Charter Communications (NASDAQ:CHTR) has lost pay-television customers. It actually posted a gain of 15,000 video customers in the 2017 fourth quarter, but that was followed by a drop of 112,000 in the first quarter of 2018. Offsetting those losses were the 300,000 internet subscribers Charter added in Q4 2017, and the 225,000 it added in Q1 2018. Revenue rose in both quarters as well, climbing by 3.2% in Q4 and 4.9% in Q1.
Those trends suggest that cable companies have a reasonable plan to weather the storm as they wait to see where the cord-cutting trend will stabilize.
Investors remain somewhat unsure of how to view subscriber numbers. Charter shares actually dipped quite a bit when the company reported Q1 results on April 27, but after an up-and-down May, a recovery set in for June.
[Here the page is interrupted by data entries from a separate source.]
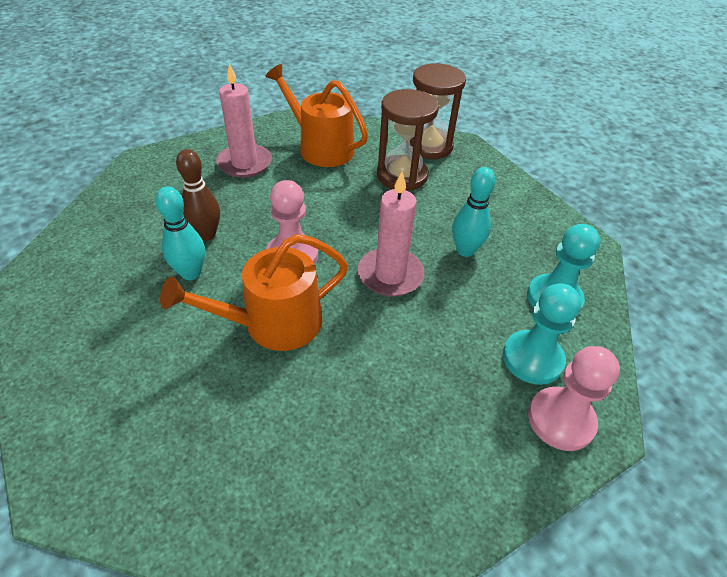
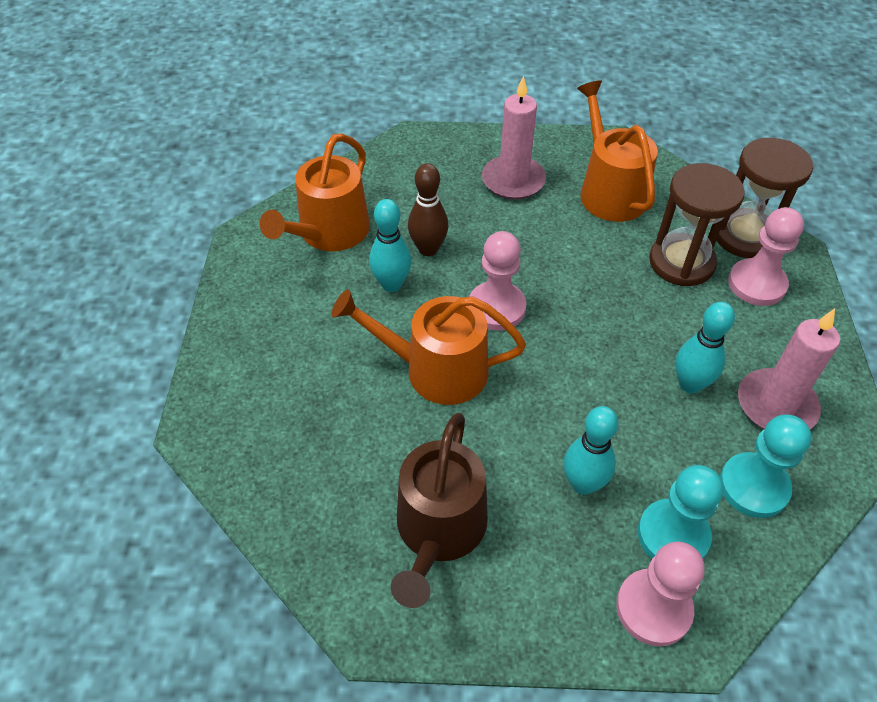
camera: 35 degrees right, 5 degrees up
pink candle [358,171,425,297] -> pink candle moved to [738,309,840,429]
none -> orange watering can [259,133,370,251]
none -> brown watering can [391,413,488,608]
none -> turquoise bowling pin [564,406,618,495]
none -> pink pawn [728,207,804,306]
After closing May at $261.04 a share, Charter's shares finished June at $293.21, a 12% gain, according to data provided by S&P Global Market Intelligence.
Big cable still faces significant market pressure as people continue to cut the cord. But cord-cutters still need broadband connections, and they have few, if any, options in many markets. That, plus the fact that the pace of cord-cutting has been slow, has shown investors to value Charter based on overall customer growth, not just video subscriber numbers.
Charter shares have a potential to remain volatile. Yes, the long-term subscriber and revenue trends are positive, but seeing its core cable business shrink may spook some investors.
This is a developing story because, unlike its major cable rivals Comcast and AT&T, Charter does not own any other major properties (it does have some regional sports networks). That leaves the company vulnerable to subscriber loss, whether it be from cord-cutting or other sources.
These trends give Charter time to either diversify or tighten its bonds with its customers. That's good news for the company, which has righted its ship in the short term but faces an uncertain future.